Everyone should train in aikido. All this energy wasted on (fill in the blank here with fitness fad of the day) does not make one aware of their surroundings. It does not teach you how it feels to be grabbed and it does not offer you any solutions to conflict.

How does Zumba make you safer and how does golf add to your tool kit in a conflict situation? Okay, golf makes you familiar with a handy weapon…but have you ever thought about using it a self-defense option?

Now I am not saying that golf, yoga or dance training is bad…not at all. What I am saying is the world is not safe and we could all use aikido training.
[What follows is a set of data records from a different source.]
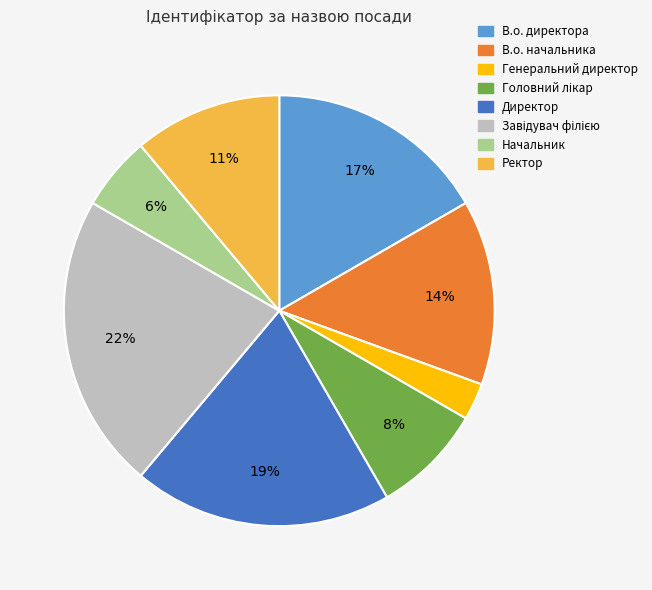

How many segments does this pie chart have?

8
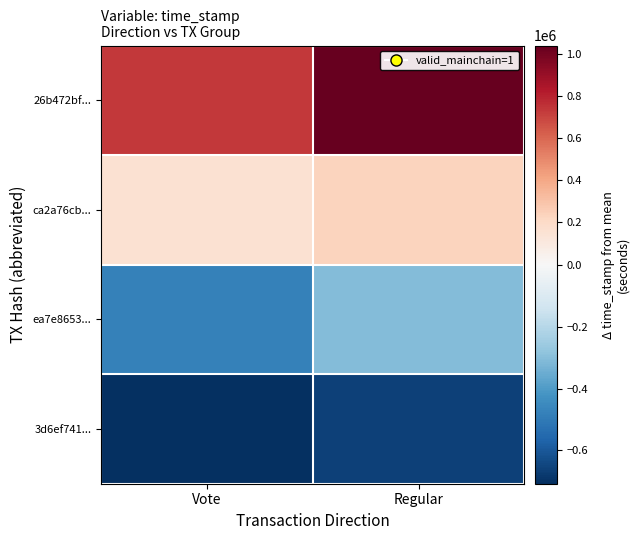

At which category is the sum across all series the highest?

Regular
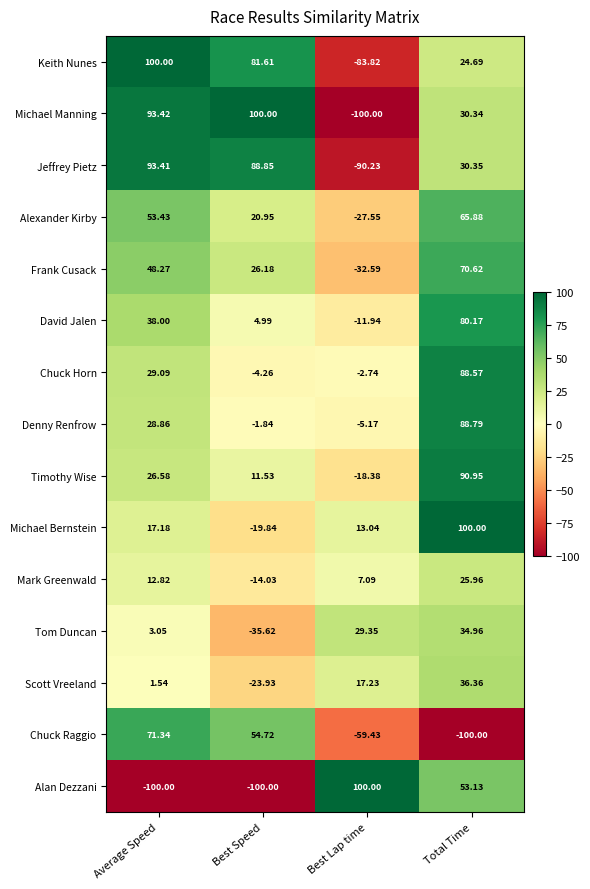

Which category has the highest value in the Frank Cusack series?

Total Time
One young woman trained with us for several months before she went off to travel in Europe for a semester.  She was never going to be a lifelong aikidoka but her training helped her. She was on a train in Amsterdam alone at night with just one other person, a strange man. That man approached her; as he leaned into to grab her with a lecherous comment she put her foot in his stomach and pushed…he staggered back and she scooted out of that car into the next where there were other people.  Safe.

Could she have done this without aikido training…maybe but would she have given herself permission to follow the little voice in her head?

I know we can’t visit every kind of conflict that happens to humans…but we can train in an art that allows us the opportunity to feel what it feels like to grabbed, pushed and be really uncomfortable.
We can support each other in our choice to address the unmentionable…that conflict happens and many of us end up victimized because our heads are in the sand. “If it is not thought about it won’t happen.” It happens every day and in lots of different ways.

From guys making secret quiet comments when they think no one else will know, to angry drivers who scream at mothers with babies after causing an accident.

People seem angrier these days, short tempered and out of patience. Aikido helps with that too. Not just with the obvious endorphins that we get from any exercise but from the connection and trust that is established when we get to use another person’s body and energy.

Aikido offers us the chance to develop compassion, empathy, patience and joy along with strength, spatial awareness and heightened vigilance. It offers a sacred pause to look at our own choices. It allows us the chance to change lifelong habits and question our own motives. We can make changes, big and small, that make us freer and happier.

Yup, everyone should train in aikido at least 3 times a week…see ya on the mat.